Fishermen's Association president Jimmy Magner, vice president Julian Magras and Olsen expressed fears Tuesday that Tobias would not act in their best interests. "We have heard him say that he is interested only in the fish, not in the fishermen," Magras said.
Tobias will take Kojis' seat on the Caribbean Fishery Management Council, the policymaking group that manages fisheries in federal waters.
Plaskett said he thought the fishermen's worries were "disingenuous." "As I've indicated," he said, "Tobias, in these last three months won't be in a position to change rules or regulations in that time span. He will be administering the status quo, which the fishermen's association assisted in bringing to reality by negotiations with the federal regulators."

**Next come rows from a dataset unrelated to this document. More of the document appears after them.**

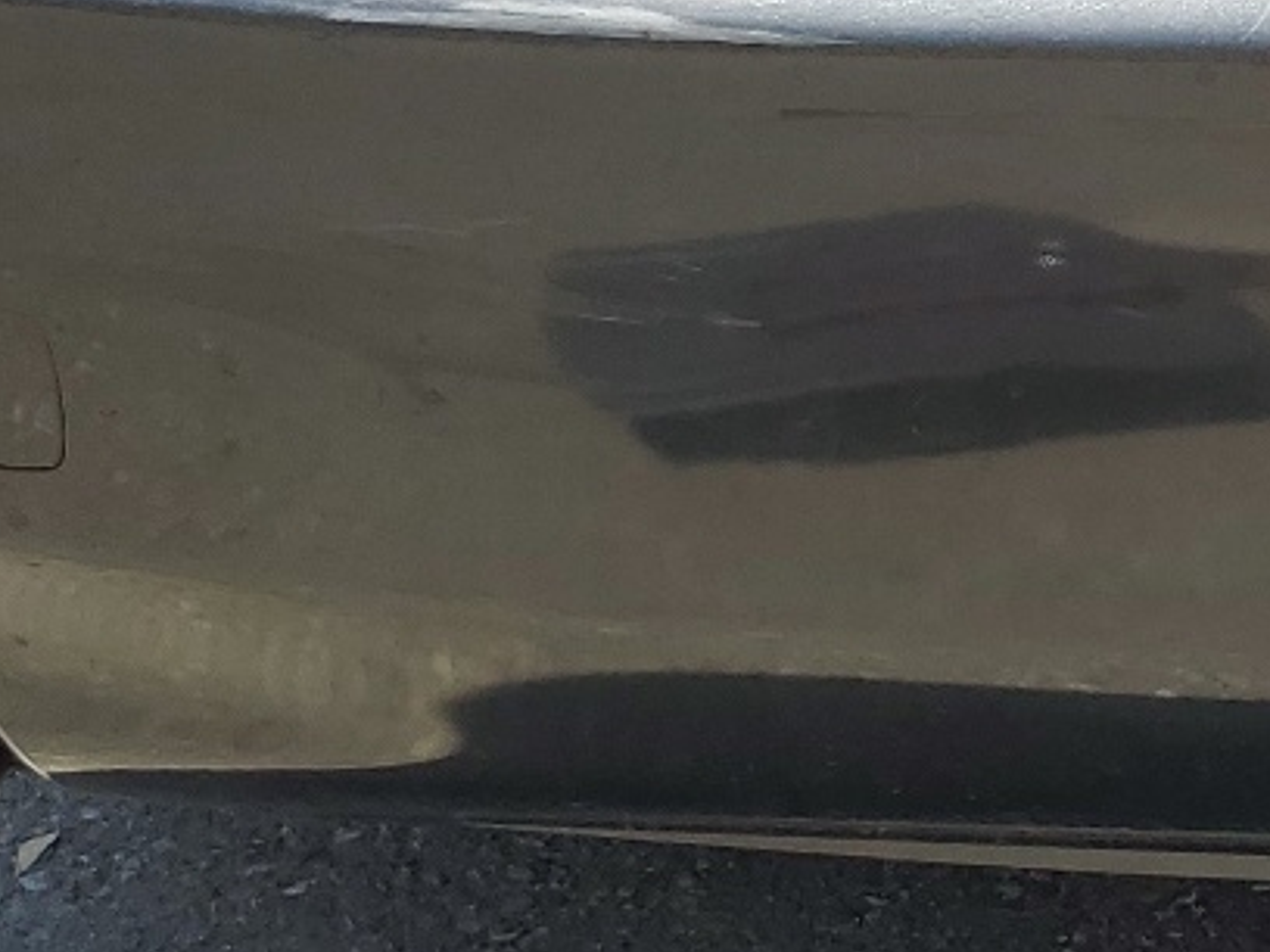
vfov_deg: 13.5
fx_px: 3742
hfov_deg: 18.1
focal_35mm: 102
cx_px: 1594
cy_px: -538
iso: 50
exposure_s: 1/2000
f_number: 1.5
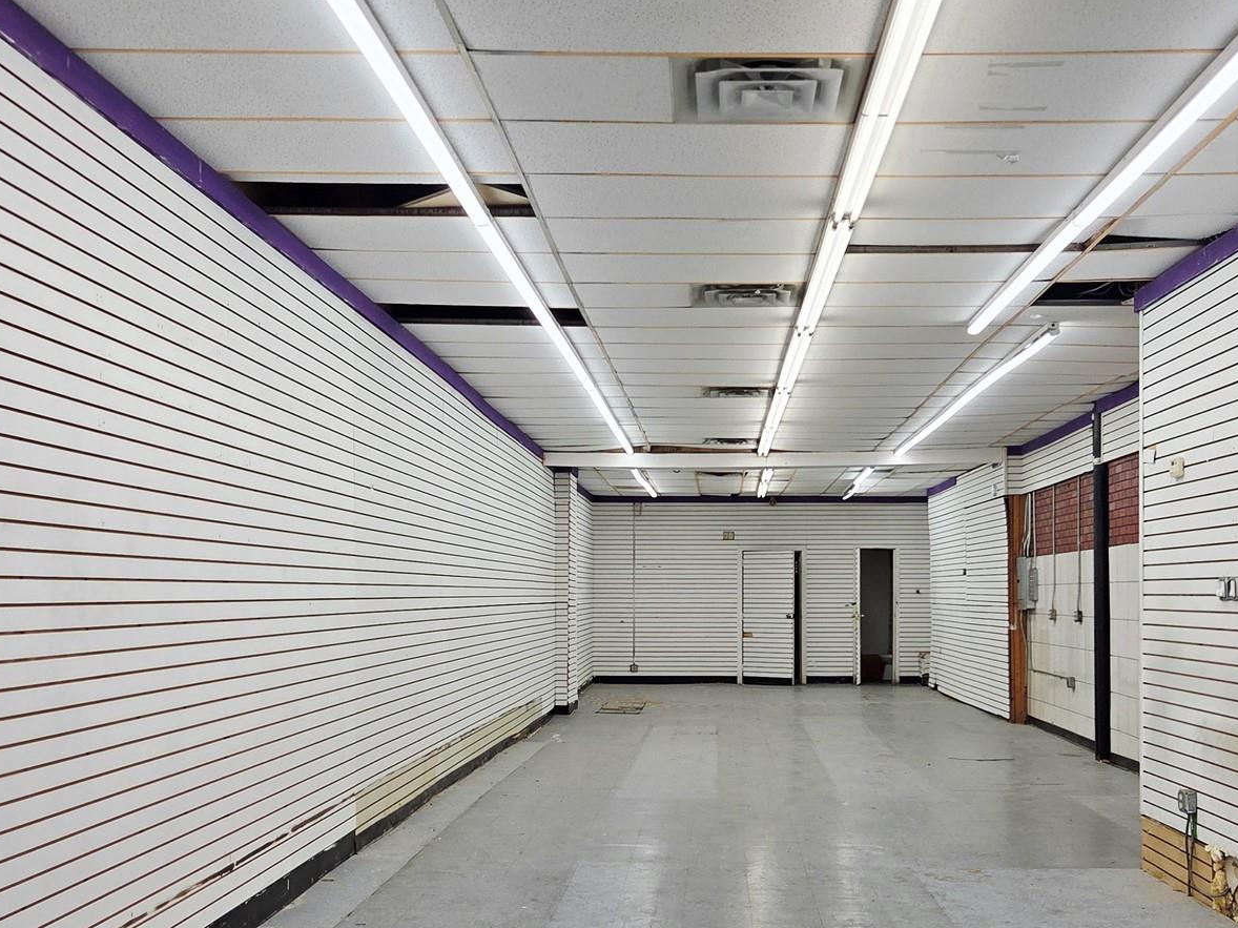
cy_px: 600
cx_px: 677
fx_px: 1430
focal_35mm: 40
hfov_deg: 46.7
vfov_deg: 35.7
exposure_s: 1/667
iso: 80
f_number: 1.8
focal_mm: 5.4
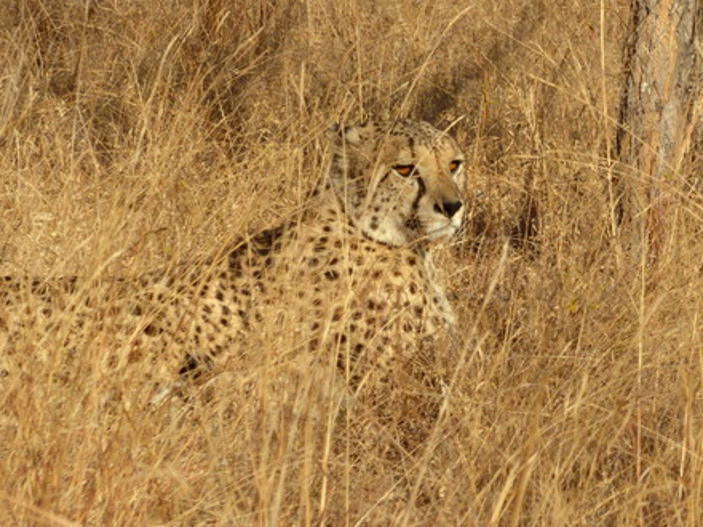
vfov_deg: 4.4
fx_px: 6824
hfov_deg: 5.9
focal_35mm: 336
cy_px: 126
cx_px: 550
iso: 100
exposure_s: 1/200
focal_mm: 33.2
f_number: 7.1
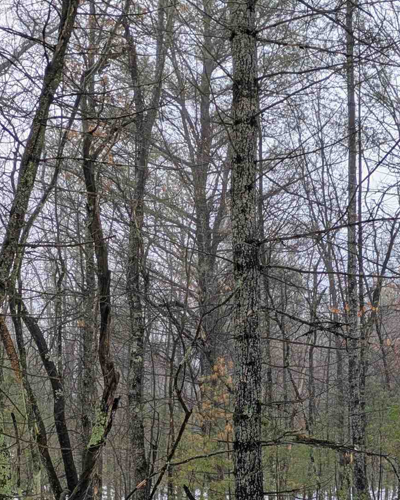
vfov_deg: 27.0
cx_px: 342
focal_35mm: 69
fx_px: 1022
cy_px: 405
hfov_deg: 21.8
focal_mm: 5.43
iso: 43
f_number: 1.89
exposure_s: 1/192
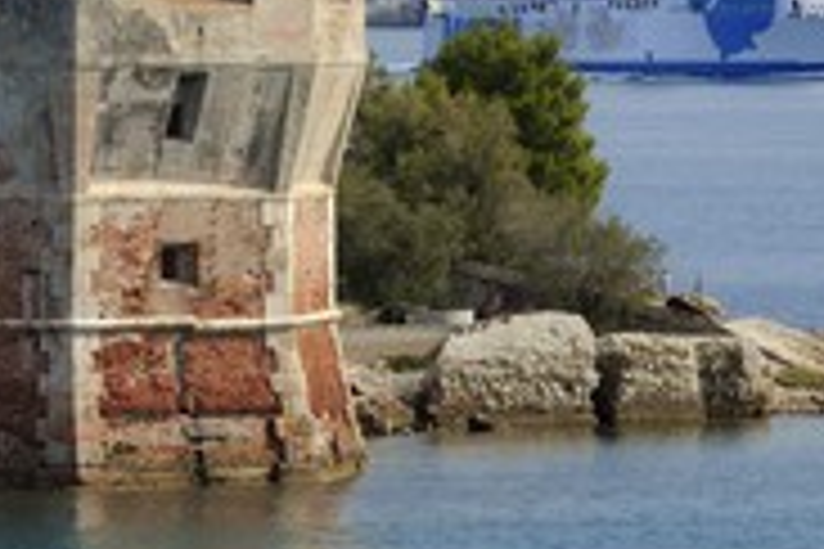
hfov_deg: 4.5
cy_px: 94
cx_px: 491
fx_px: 10528
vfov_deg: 3.0
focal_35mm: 460
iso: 200
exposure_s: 1/250
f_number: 11
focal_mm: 200
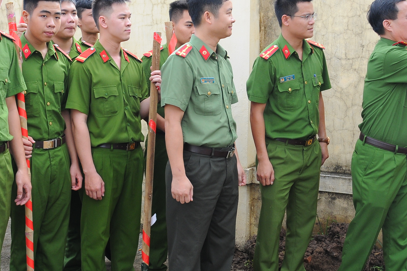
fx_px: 610
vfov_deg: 24.7
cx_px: 199
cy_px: 71
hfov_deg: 36.9
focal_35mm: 54
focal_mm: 18
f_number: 5
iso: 320
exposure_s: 1/320
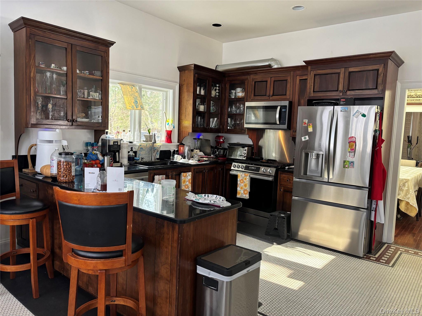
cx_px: 211
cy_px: 158
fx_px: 317
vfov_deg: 53.1
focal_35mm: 26
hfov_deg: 67.3
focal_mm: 5.96
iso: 125
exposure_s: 1/117
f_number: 1.6
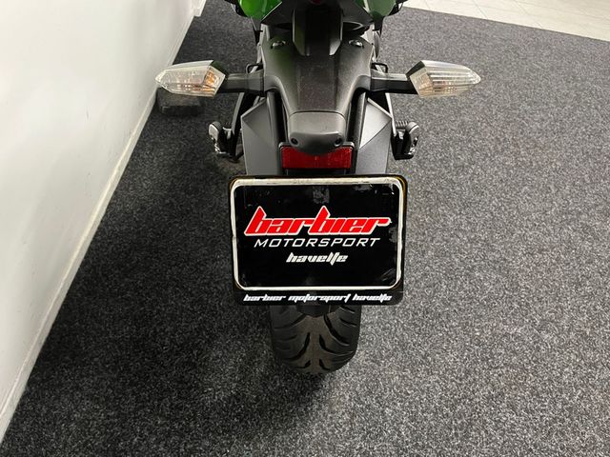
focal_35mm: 26
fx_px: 458
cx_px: 305
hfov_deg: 67.3
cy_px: 228
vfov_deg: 53.1
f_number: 1.6
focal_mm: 5.1
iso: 500
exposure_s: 1/50
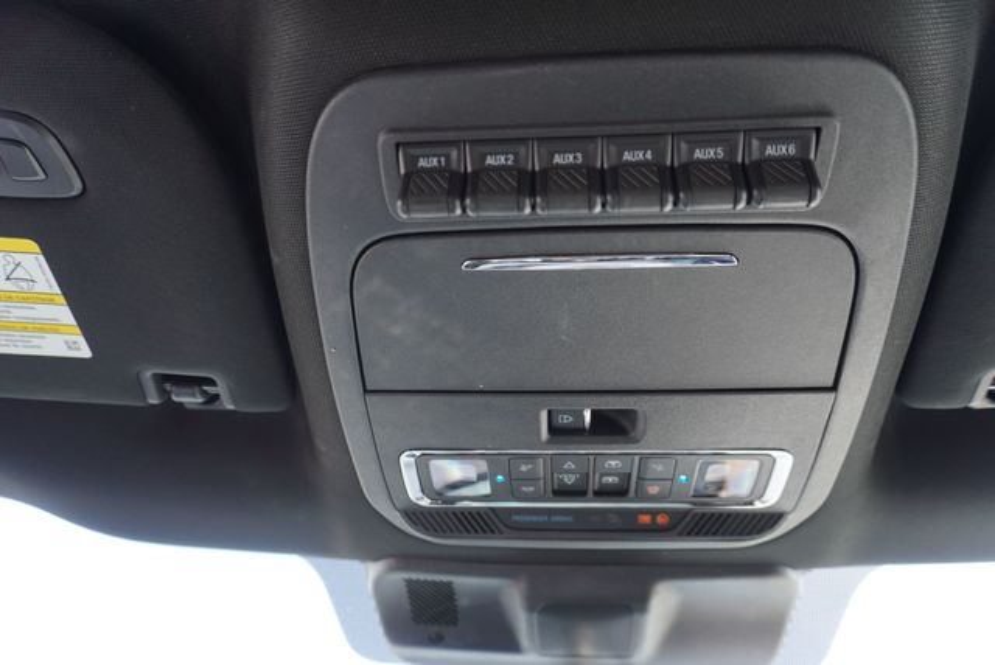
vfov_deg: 53.2
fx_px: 664
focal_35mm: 24
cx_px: 498
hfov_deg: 73.7
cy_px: 332
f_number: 4
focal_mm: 16
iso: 160
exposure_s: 1/60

Olsen said a DPNR official told him more than a week ago that the position was his. He said he had signed a job offer, and "it's only reasonable to think you have the job."
Plaskett said, "The final decision is mine. David Olsen has never spoken to me about this position. You are not hired until you have a NOPA [Notice of Personnel Action]."
The two-year-old fishermen's association has been an active voice in defending the territory's waters and V.I. fishermen's rights. Magner, Magras, Olsen and others regularly attend the federal Fishery Management Council meetings and make the fishermen's concerns known.
Olsen said, "Plaskett's claim that Tobias won't have influence is not the case because no one is overseeing him, and he will be attending council meetings. The fishery advisory council meets on a monthly basis."
Olsen said the V. I. fishing industry pulls in about $10 million annually. "That's the figure for direct sales," he said, adding that the figure is closer to $35 million when then the markup to restaurants and hotels is factored.
"Everyone thinks that fishing is a hokey thing, where fishermen sell their catch on the street out of the backs of trucks," Olsen said. "Our landings annually approach two million pounds, at $5 for fish and $8 for lobster. It's an industry this government fails to understand; its only approach to the industry is from regulation and restriction issues."